---------- EXTRACTED INFORMATION
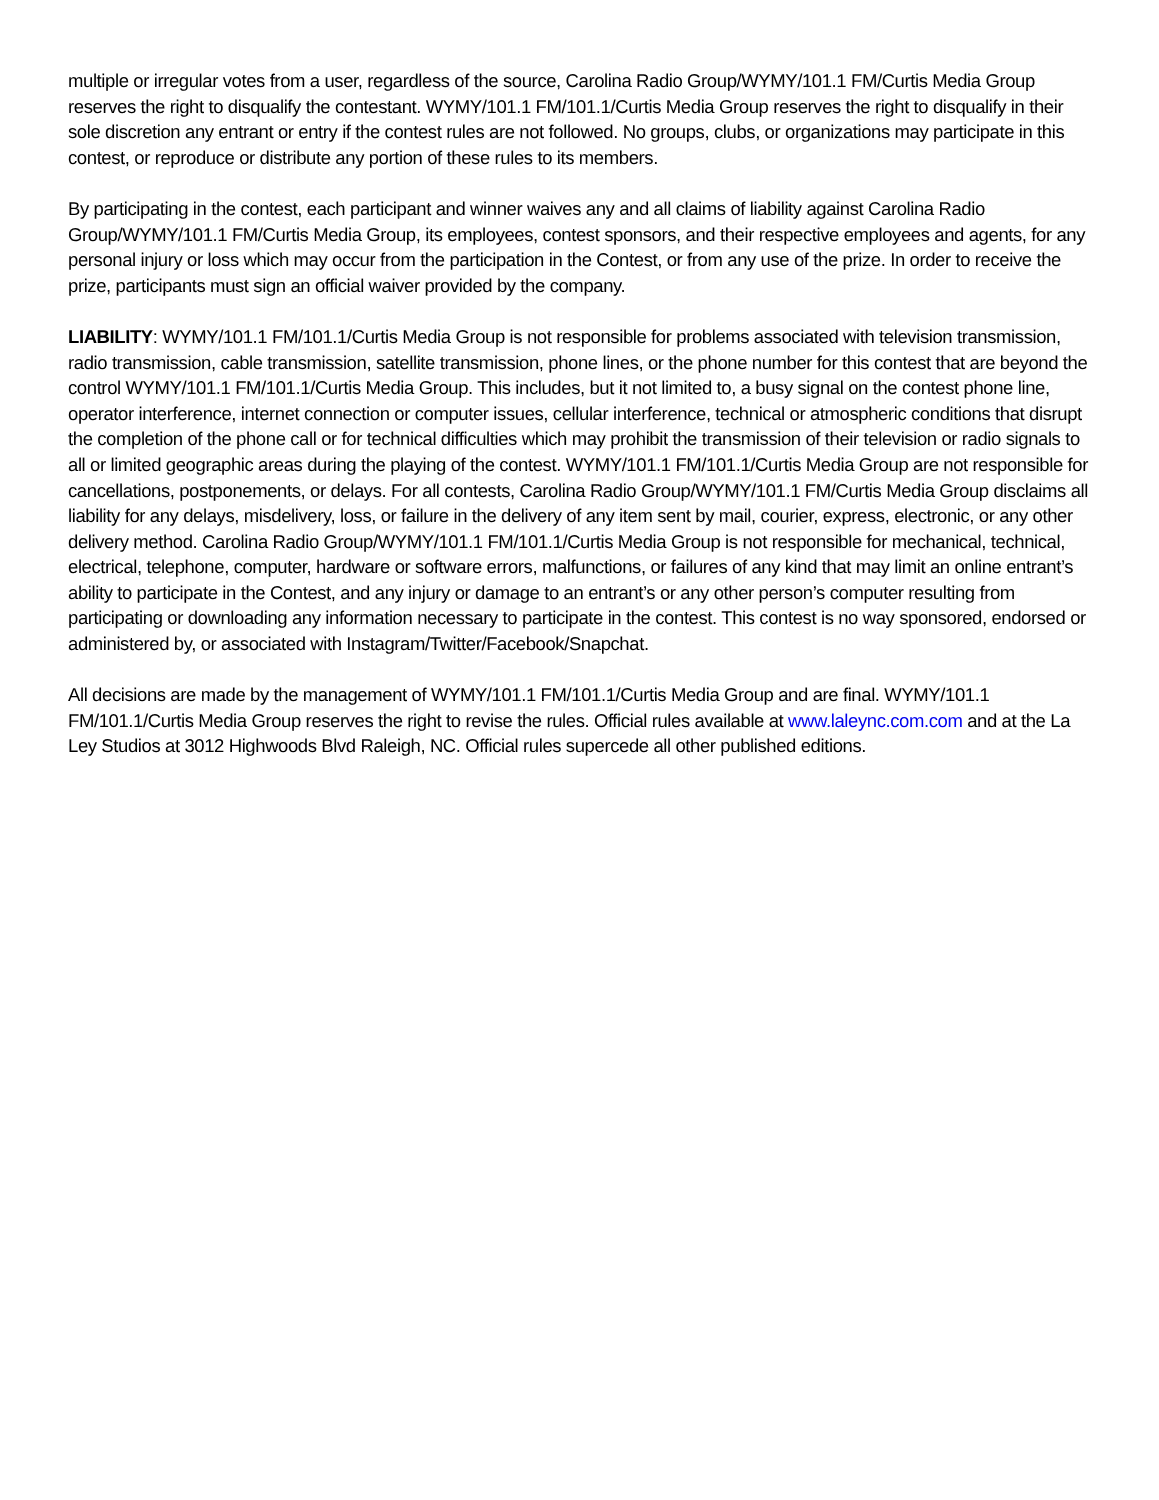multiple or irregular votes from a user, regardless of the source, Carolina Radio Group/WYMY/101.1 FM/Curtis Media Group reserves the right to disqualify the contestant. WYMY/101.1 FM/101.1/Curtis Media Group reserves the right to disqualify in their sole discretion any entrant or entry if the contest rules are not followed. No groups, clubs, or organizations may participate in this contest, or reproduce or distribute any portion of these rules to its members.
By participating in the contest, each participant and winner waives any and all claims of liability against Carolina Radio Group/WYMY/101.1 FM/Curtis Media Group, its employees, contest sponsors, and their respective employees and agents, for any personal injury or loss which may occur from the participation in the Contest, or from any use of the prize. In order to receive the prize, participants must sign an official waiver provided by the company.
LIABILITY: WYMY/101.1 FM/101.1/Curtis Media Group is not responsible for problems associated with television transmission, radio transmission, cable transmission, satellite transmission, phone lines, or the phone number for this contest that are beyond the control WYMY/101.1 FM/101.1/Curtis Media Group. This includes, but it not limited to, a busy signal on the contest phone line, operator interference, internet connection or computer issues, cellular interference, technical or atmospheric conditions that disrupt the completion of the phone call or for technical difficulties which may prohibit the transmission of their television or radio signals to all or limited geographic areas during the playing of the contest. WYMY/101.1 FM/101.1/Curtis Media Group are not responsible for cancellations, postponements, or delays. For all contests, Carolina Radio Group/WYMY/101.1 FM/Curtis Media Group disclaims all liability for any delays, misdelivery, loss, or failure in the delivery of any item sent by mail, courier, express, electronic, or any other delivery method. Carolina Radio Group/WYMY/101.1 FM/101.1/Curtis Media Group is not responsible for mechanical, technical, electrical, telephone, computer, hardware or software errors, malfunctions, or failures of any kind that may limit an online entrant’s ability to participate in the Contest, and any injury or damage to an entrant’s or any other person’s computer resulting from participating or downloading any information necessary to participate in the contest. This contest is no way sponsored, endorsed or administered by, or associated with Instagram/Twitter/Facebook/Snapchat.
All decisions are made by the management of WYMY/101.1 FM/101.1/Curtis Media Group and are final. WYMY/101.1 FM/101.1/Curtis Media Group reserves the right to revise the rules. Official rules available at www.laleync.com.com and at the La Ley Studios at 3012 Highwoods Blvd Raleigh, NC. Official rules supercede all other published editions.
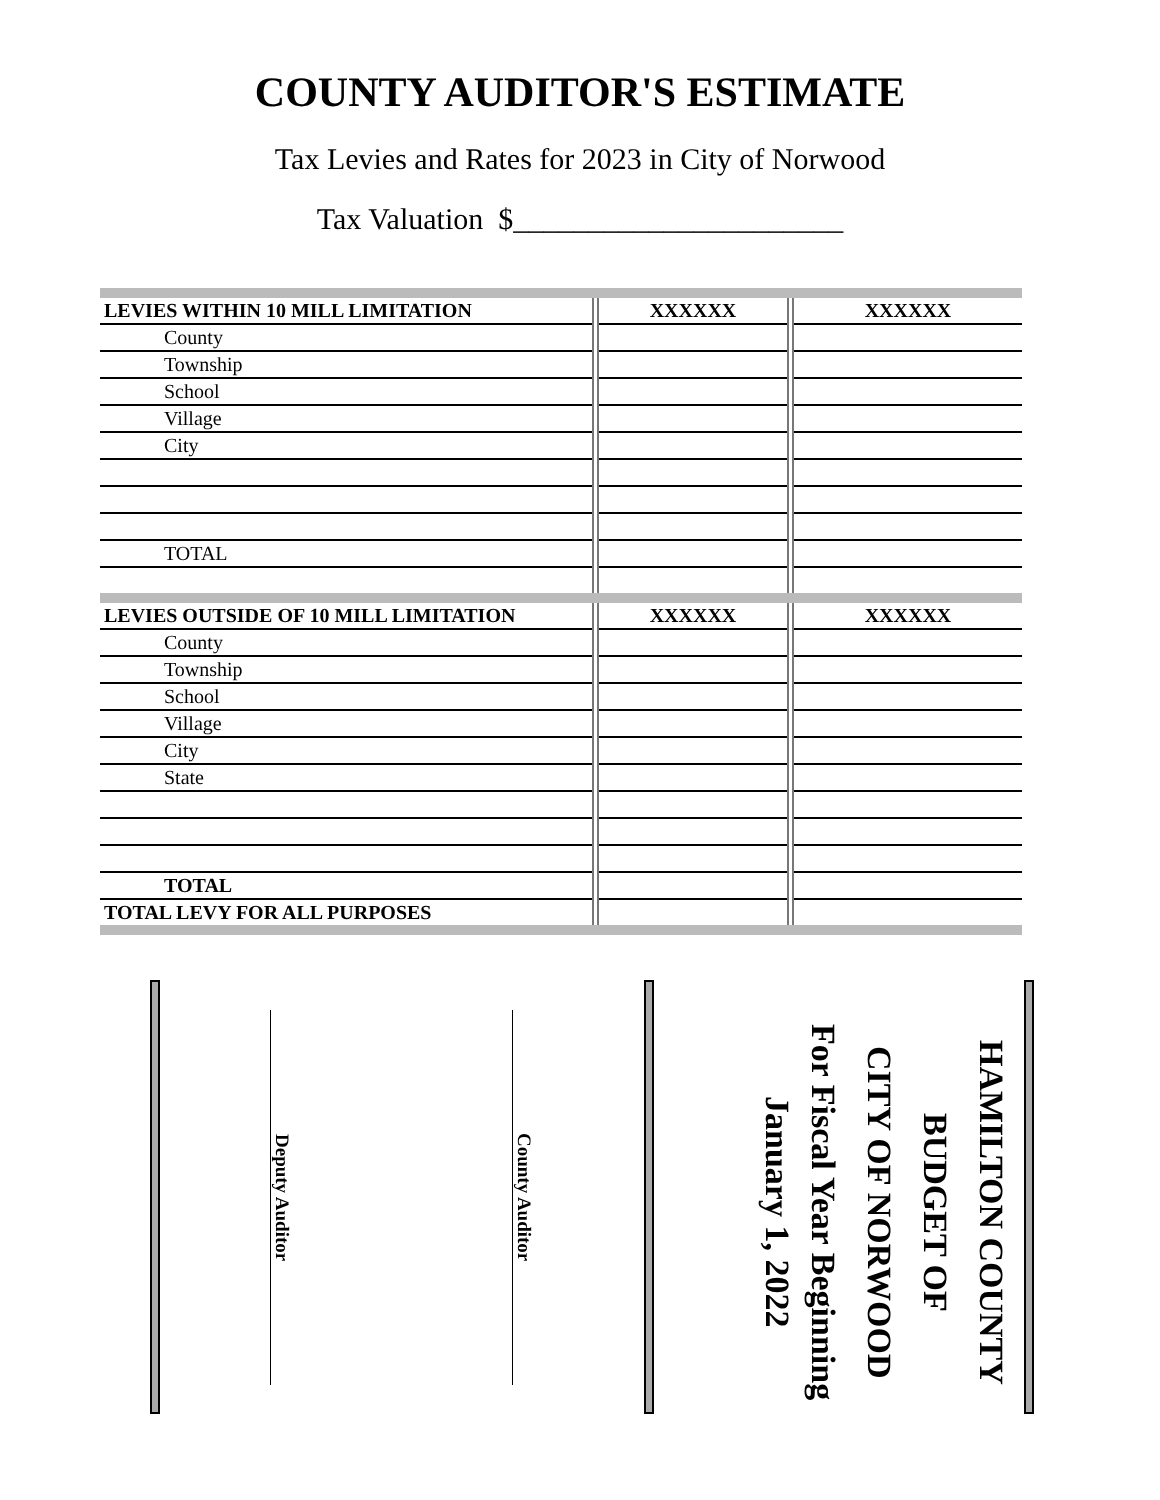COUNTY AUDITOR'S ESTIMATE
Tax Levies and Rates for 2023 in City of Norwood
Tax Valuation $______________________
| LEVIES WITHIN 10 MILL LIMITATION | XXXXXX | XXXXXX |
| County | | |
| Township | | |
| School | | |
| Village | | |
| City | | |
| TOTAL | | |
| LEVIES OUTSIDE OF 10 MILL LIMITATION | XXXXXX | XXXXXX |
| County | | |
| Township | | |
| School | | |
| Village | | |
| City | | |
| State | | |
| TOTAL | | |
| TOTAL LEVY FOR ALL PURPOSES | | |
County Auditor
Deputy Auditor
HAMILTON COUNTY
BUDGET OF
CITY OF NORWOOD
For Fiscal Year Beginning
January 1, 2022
--------------------
__PROBLEM DESCRIPTION__: Here the job is to print the data above exactly, except for any pictures.

__OUTPUT BELOW__:
multiple or irregular votes from a user, regardless of the source, Carolina Radio Group/WYMY/101.1 FM/Curtis Media Group reserves the right to disqualify the contestant. WYMY/101.1 FM/101.1/Curtis Media Group reserves the right to disqualify in their sole discretion any entrant or entry if the contest rules are not followed. No groups, clubs, or organizations may participate in this contest, or reproduce or distribute any portion of these rules to its members.
By participating in the contest, each participant and winner waives any and all claims of liability against Carolina Radio Group/WYMY/101.1 FM/Curtis Media Group, its employees, contest sponsors, and their respective employees and agents, for any personal injury or loss which may occur from the participation in the Contest, or from any use of the prize. In order to receive the prize, participants must sign an official waiver provided by the company.
LIABILITY: WYMY/101.1 FM/101.1/Curtis Media Group is not responsible for problems associated with television transmission, radio transmission, cable transmission, satellite transmission, phone lines, or the phone number for this contest that are beyond the control WYMY/101.1 FM/101.1/Curtis Media Group. This includes, but it not limited to, a busy signal on the contest phone line, operator interference, internet connection or computer issues, cellular interference, technical or atmospheric conditions that disrupt the completion of the phone call or for technical difficulties which may prohibit the transmission of their television or radio signals to all or limited geographic areas during the playing of the contest. WYMY/101.1 FM/101.1/Curtis Media Group are not responsible for cancellations, postponements, or delays. For all contests, Carolina Radio Group/WYMY/101.1 FM/Curtis Media Group disclaims all liability for any delays, misdelivery, loss, or failure in the delivery of any item sent by mail, courier, express, electronic, or any other delivery method. Carolina Radio Group/WYMY/101.1 FM/101.1/Curtis Media Group is not responsible for mechanical, technical, electrical, telephone, computer, hardware or software errors, malfunctions, or failures of any kind that may limit an online entrant’s ability to participate in the Contest, and any injury or damage to an entrant’s or any other person’s computer resulting from participating or downloading any information necessary to participate in the contest. This contest is no way sponsored, endorsed or administered by, or associated with Instagram/Twitter/Facebook/Snapchat.
All decisions are made by the management of WYMY/101.1 FM/101.1/Curtis Media Group and are final. WYMY/101.1 FM/101.1/Curtis Media Group reserves the right to revise the rules. Official rules available at www.laleync.com.com and at the La Ley Studios at 3012 Highwoods Blvd Raleigh, NC. Official rules supercede all other published editions.
COUNTY AUDITOR'S ESTIMATE
Tax Levies and Rates for 2023 in City of Norwood
Tax Valuation $______________________
| LEVIES WITHIN 10 MILL LIMITATION | XXXXXX | XXXXXX |
| County | | |
| Township | | |
| School | | |
| Village | | |
| City | | |
| TOTAL | | |
| LEVIES OUTSIDE OF 10 MILL LIMITATION | XXXXXX | XXXXXX |
| County | | |
| Township | | |
| School | | |
| Village | | |
| City | | |
| State | | |
| TOTAL | | |
| TOTAL LEVY FOR ALL PURPOSES | | |
County Auditor
Deputy Auditor
HAMILTON COUNTY
BUDGET OF
CITY OF NORWOOD
For Fiscal Year Beginning
January 1, 2022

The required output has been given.